To accomplish this, the government relies upon both federal and state law:
- Section 6901 of the Internal Revenue Code authorizes the IRS to collect taxes from transferees who are liable “at law or in equity” and to do so “in the same manner and subject to the same provisions and limitations as in the case of the taxes with respect to which the liabilities were incurred.” I.R.C. § 6901(a). This permits the IRS to issue a tax assessment against a transferee who received a taxpayer’s property.
- Section 6901 of the Code is simply a procedural device; it does not create liability. Thus in transferee cases, the IRS relies upon state law to establish Peter’s substantive liability for Paul’s taxes, typically a fraudulent conveyance or fraudulent transfer statute.
Consequently, the IRS must first establish that a potential target is a transferee under federal law so that it can rely upon section 6901 as a procedural device. Then it must establish liability under applicable state law. See Comm’ r v. Stern, 357 U.S. 39, 42, 44-45 (1958).

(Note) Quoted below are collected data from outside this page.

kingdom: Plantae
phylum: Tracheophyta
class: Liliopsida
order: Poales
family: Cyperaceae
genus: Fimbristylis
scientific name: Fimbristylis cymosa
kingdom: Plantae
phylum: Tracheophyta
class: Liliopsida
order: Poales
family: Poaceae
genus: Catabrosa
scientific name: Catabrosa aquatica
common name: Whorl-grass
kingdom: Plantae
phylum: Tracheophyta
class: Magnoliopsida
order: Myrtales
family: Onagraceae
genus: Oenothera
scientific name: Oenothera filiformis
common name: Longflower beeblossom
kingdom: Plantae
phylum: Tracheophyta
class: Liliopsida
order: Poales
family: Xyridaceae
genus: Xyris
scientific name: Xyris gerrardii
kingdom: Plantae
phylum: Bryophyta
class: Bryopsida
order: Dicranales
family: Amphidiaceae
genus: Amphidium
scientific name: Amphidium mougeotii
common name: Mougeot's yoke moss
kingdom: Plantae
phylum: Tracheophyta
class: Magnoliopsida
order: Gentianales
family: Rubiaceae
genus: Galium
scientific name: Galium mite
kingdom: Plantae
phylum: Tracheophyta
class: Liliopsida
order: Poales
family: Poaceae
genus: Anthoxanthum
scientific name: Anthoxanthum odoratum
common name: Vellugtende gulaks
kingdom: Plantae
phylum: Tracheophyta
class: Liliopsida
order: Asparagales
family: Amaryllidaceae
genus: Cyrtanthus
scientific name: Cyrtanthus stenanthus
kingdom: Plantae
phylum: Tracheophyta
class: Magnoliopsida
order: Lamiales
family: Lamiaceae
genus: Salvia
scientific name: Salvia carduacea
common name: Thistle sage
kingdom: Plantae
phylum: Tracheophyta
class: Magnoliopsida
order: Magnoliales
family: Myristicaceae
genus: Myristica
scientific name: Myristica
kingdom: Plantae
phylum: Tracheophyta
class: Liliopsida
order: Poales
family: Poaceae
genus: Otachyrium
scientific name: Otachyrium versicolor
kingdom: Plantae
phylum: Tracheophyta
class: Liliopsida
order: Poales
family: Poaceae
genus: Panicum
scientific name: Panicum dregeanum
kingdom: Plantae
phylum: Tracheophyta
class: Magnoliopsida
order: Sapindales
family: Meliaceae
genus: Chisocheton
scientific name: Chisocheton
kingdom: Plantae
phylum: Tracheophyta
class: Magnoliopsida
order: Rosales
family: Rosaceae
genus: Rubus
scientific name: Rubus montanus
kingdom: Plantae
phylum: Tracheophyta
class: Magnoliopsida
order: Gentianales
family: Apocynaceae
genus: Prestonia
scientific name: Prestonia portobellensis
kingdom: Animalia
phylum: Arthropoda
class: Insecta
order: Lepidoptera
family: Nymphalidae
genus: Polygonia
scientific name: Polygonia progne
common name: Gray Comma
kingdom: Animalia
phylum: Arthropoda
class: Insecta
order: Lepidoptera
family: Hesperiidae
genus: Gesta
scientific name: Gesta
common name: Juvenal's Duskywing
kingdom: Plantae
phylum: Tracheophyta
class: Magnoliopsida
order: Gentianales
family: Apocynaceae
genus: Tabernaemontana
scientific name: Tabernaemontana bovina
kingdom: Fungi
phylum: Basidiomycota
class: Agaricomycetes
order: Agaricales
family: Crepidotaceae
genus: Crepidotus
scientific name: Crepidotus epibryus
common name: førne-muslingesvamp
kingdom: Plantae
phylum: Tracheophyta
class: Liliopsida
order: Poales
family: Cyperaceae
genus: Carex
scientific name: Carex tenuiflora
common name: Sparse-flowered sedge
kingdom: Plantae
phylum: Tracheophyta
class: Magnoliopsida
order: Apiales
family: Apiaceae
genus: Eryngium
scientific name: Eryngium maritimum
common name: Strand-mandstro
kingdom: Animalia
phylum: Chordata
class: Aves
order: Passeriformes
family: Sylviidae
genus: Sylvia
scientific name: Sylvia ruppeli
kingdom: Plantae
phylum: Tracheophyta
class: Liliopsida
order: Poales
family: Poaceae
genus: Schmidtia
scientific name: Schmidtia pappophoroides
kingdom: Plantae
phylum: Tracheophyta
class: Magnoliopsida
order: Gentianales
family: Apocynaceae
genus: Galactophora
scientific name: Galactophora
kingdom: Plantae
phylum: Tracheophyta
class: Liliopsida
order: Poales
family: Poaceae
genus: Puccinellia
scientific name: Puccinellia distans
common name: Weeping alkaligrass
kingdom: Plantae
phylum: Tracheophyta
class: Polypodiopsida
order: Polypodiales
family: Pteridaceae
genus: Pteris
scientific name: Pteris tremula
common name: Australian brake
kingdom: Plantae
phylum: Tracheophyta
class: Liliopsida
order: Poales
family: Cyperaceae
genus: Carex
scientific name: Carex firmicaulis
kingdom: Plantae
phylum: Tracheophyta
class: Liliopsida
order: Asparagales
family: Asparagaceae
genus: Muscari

Among the elements that the government must establish under state law is that Peter received a transfer from Paul, either directly or indirectly. In a series of cases, the IRS attempted to rely on a determination that a transfer occurred under federal law to establish the required transfer for purposes of state fraudulent transfer law. It took this approach for a simple reason: There is a well-established body of federal law that permits courts to recharacterize transactions to reflect their economic reality; these overlapping doctrines, which include substance over form, step transaction, economic substance, and sham transaction, are the subject of a significant number of federal judicial opinions. A series of appellate cases rejected the approach of relying upon federal law to establish a transfer for purposes of liability and required the IRS to show that a potential target in a transferee case is a transferee under both federal and state law. See Salus Mundi Found. v. Comm’r, 776 F.3d 1010, 1012 (9th Cir. 2014); see also Diebold Found., Inc. v. Comm’r, 736 F.3d 172, 185 (2d Cir. 2013).
Since it was required to establish the existence of a transfer under both state and federal law, the IRS turned to the same avoidance doctrines that exist under federal law and tied them back to state law equity principles. Conceptually, state fraudulent transfer law is derived from historical equity principles, so there was a logic behind the approach. In 2015, the Seventh Circuit endorsed this approach in Feldman v. Commissioner, 779 F.3d 448 (7th Cir. 2015), ruling that a substance over form analysis was viable to establish a transfer under Wisconsin’s fraudulent transfer law. Id. at 459-460.
Feldman was a “Midco” case; it involved a transaction in which shareholders of a business with highly-appreciated assets sold its stock to another corporation (the intermediary company or Midco) which in turn sold the assets following a merger. In this scenario, the Midco claims it has losses to offset the gain from the sale of the highly-appreciated assets. In Feldman, the IRS disallowed the purported losses, and assessed the corporation with additional taxes. Id. at 453. The Seventh Circuit upheld the Tax Court’s decision that the former shareholders were liable for the corporation’s taxes. Id. at 459-460.
On October 3rd, the Eleventh Circuit reached a similar result under Wisconsin law in another Midco case. Shockley v. Comm’r, No. 16-13473, 2017 U.S. App. LEXIS 19111 (11th Cir. Oct. 3, 2017). Relying upon Feldman, the Eleventh Circuit sustained the Tax Court’s determination that the Midco transaction should be disregarded under Wisconsin law and affirmed its ruling that the former shareholders were liable for the corporation’s taxes:
In summary, we find that the Tax Court appropriately disregarded the Midco transaction and therefore deemed SCC to have transferred the proceeds of its highly appreciated assets to its shareholders, including Petitioners. Recasting the transaction in this manner renders Petitioners liable as transferees pursuant to federal tax principles, and it also renders them substantively liable under Wisconsin state fraudulent transfer law for the taxes generated by the built-in gain on the appreciated assets that SCC sold.
2017 U.S. App. LEXIS 19111 at *46-*47.
While the idiosyncrasies of a particular state’s law might generate a different outcome in an individual case, there appears to be a trend in favor of applying a substance over form analysis under state law in transferee cases. See Stuart v. Comm’r, 841 F.3d 777, 780 (8th Cir. 2016) (applying Nebraska law); Weintraut v. Comm’r, T.C. Memo 2016-142, 2016 Tax Ct. Memo LEXIS 141, **267-**269 (July 27, 2016) (applying Indiana law); Trirarchi v. Comm’r, T.C. Memo 2015-21, 2015 Tax Ct. Memo LEXIS 210, **41-**49 (Oct. 14, 2015) (applying Ohio law).